• Exercise aim:
Update the lines below by changing every "Person at" to "Subject at" and leaving the rest unchanged. Omit the pictures from your answer.

━━━ Input for this task ━━━

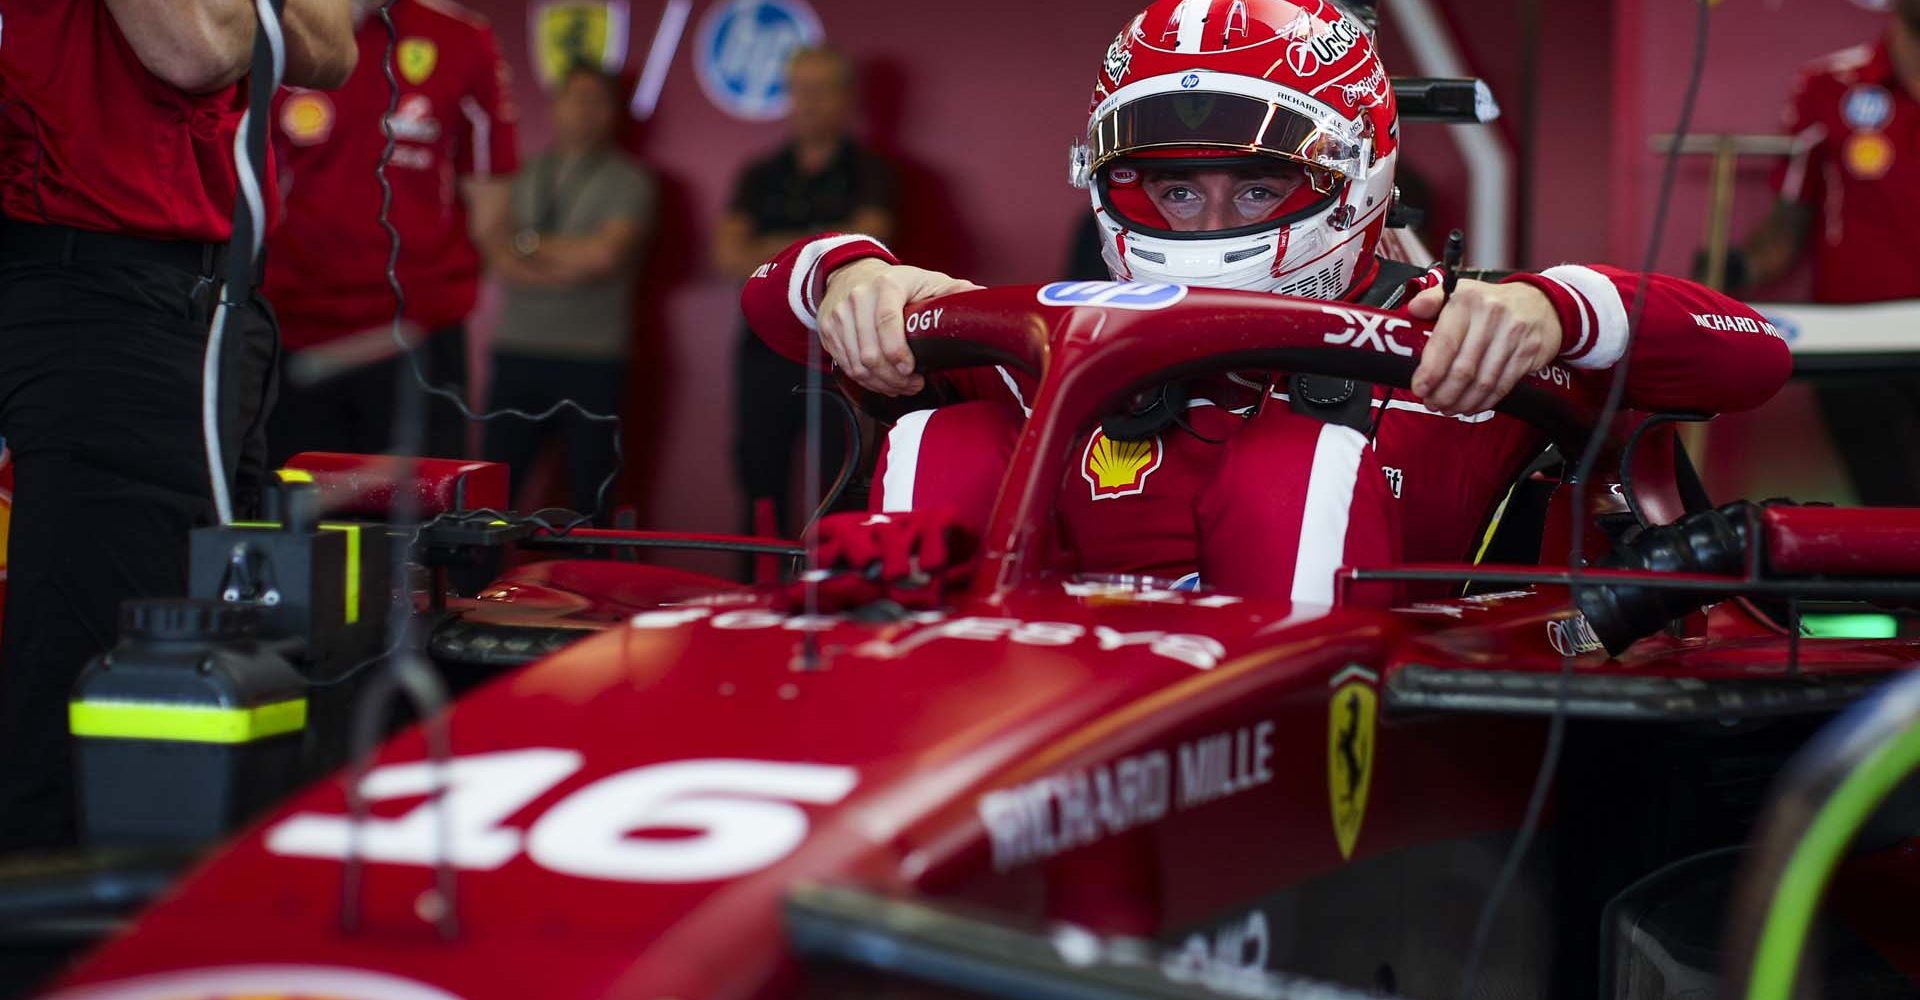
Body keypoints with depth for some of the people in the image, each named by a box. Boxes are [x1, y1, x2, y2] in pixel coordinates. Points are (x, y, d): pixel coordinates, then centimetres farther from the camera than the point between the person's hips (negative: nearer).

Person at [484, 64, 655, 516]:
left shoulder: (627, 181, 2)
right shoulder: (522, 176, 12)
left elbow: (606, 253, -12)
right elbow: (502, 260, 2)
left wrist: (534, 246, -1)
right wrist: (567, 267, -12)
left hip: (590, 359, -3)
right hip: (518, 349, 3)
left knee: (588, 490, 2)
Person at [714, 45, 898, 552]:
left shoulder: (868, 173, 6)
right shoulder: (760, 177, 16)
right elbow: (729, 253, 4)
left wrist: (778, 250, -5)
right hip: (767, 344, 4)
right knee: (760, 476, 3)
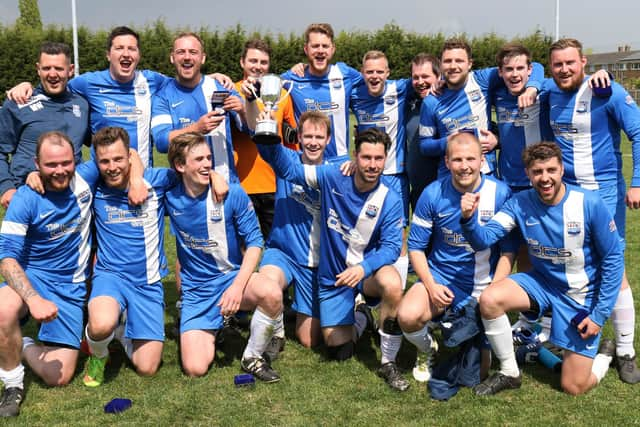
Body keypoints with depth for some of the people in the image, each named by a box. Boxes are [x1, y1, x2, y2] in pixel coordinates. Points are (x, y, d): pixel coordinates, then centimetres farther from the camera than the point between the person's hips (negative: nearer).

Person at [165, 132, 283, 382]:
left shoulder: (232, 193, -11)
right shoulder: (169, 195, -5)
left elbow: (254, 241, -9)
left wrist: (238, 285, -22)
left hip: (232, 277, -1)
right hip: (195, 291, 1)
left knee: (271, 294, -36)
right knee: (195, 369, -13)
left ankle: (253, 358, -8)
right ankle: (209, 333, 24)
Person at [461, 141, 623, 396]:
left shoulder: (590, 204, -21)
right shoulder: (520, 204, -12)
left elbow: (613, 259, -12)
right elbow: (483, 239, -21)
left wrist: (599, 315, -13)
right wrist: (469, 218, -45)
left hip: (582, 295, -3)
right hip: (542, 282, 3)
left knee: (573, 388, -4)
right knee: (490, 300, -27)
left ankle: (605, 354, 31)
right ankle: (509, 373, -3)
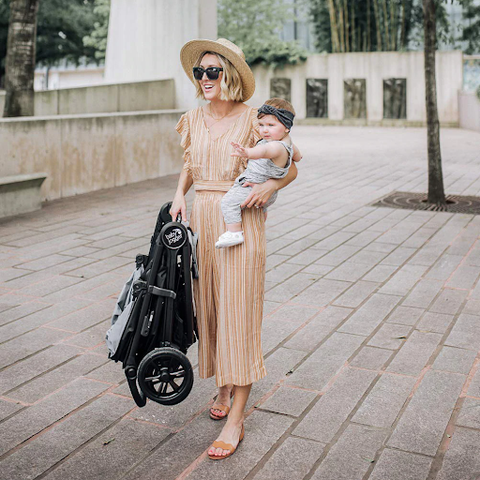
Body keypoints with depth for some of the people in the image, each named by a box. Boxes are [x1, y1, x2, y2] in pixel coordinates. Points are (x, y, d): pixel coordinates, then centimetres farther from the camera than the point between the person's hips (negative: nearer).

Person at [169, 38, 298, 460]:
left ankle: (235, 421, 3)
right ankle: (223, 389, 32)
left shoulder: (253, 120, -7)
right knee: (208, 308, 11)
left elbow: (290, 169, 1)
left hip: (240, 223, -5)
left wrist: (270, 185, -19)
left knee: (237, 314, -4)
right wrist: (180, 195, 3)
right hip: (201, 219, 5)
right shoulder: (194, 119, 7)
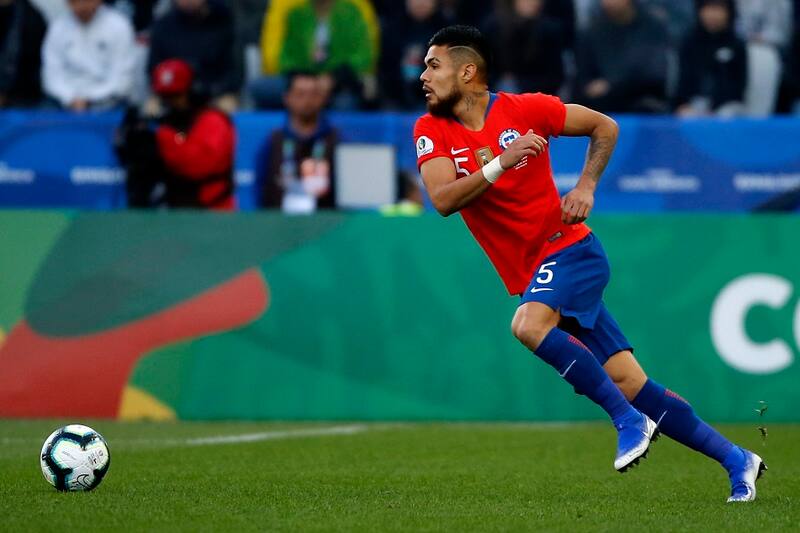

━━━

• Solved exercise:
Body keypoints with depth for some of the people in the image, each named by a box. Boxes are [x1, y1, x2, y2] in pixel coordinates. Points are (x, y, d): pixel coordinates, then centimetres farther from the camera than the point between the person's hips (negative: nearer).

Subject at [484, 64, 655, 516]:
left shoulder: (627, 181, 2)
right shoulder: (522, 176, 12)
left elbow: (606, 253, -12)
right elbow: (502, 260, 2)
left wrist: (534, 246, -1)
right wrist: (567, 267, -12)
left hip: (590, 359, -3)
right hip: (518, 349, 3)
left knee: (588, 490, 2)
Subject at [714, 45, 898, 552]:
left shoulder: (868, 173, 6)
right shoulder: (760, 177, 16)
right elbow: (729, 253, 4)
left wrist: (778, 250, -5)
right hip: (767, 344, 4)
right knee: (760, 476, 3)
Body keypoints with depth for some of the people in the image, each named by a box. Boxes are [x1, y1, x2, y2] in pixel coordinates. Points are (x, y, d): pixel coordinates, then centimetres farther from the camera than the point between the person's hips (negative: nearer).

Subject at [165, 132, 283, 382]:
left shoulder: (232, 193, -11)
right shoulder: (169, 195, -5)
left elbow: (254, 241, -9)
left wrist: (238, 285, -22)
left hip: (232, 277, -1)
right hip: (195, 291, 1)
left knee: (271, 294, -36)
right knee: (195, 369, -13)
left ankle: (253, 358, -8)
right ankle: (209, 333, 24)
Subject at [461, 141, 623, 396]:
left shoulder: (590, 204, -21)
right shoulder: (520, 204, -12)
left elbow: (613, 259, -12)
right elbow: (483, 239, -21)
left wrist: (599, 315, -13)
right wrist: (469, 218, -45)
left hip: (582, 295, -3)
right hip: (542, 282, 3)
left knee: (573, 388, -4)
right knee: (490, 300, -27)
left ankle: (605, 354, 31)
right ankle: (509, 373, -3)
Body keypoints with depth for some of the people in the image, each named by a box. Boxes are [x1, y1, x2, y2] in pixel coordinates. Points are (x, y, d): pixel coordinates, then centimetres farther from the camera than the point between the person's hips (negative: nearer).

Subject at [169, 38, 298, 460]:
left ankle: (235, 421, 3)
right ankle: (223, 389, 32)
left shoulder: (253, 120, -7)
right knee: (208, 308, 11)
left elbow: (290, 169, 1)
left hip: (240, 223, -5)
left wrist: (270, 185, -19)
left knee: (237, 314, -4)
right wrist: (180, 195, 3)
right hip: (201, 219, 5)
right shoulder: (194, 119, 7)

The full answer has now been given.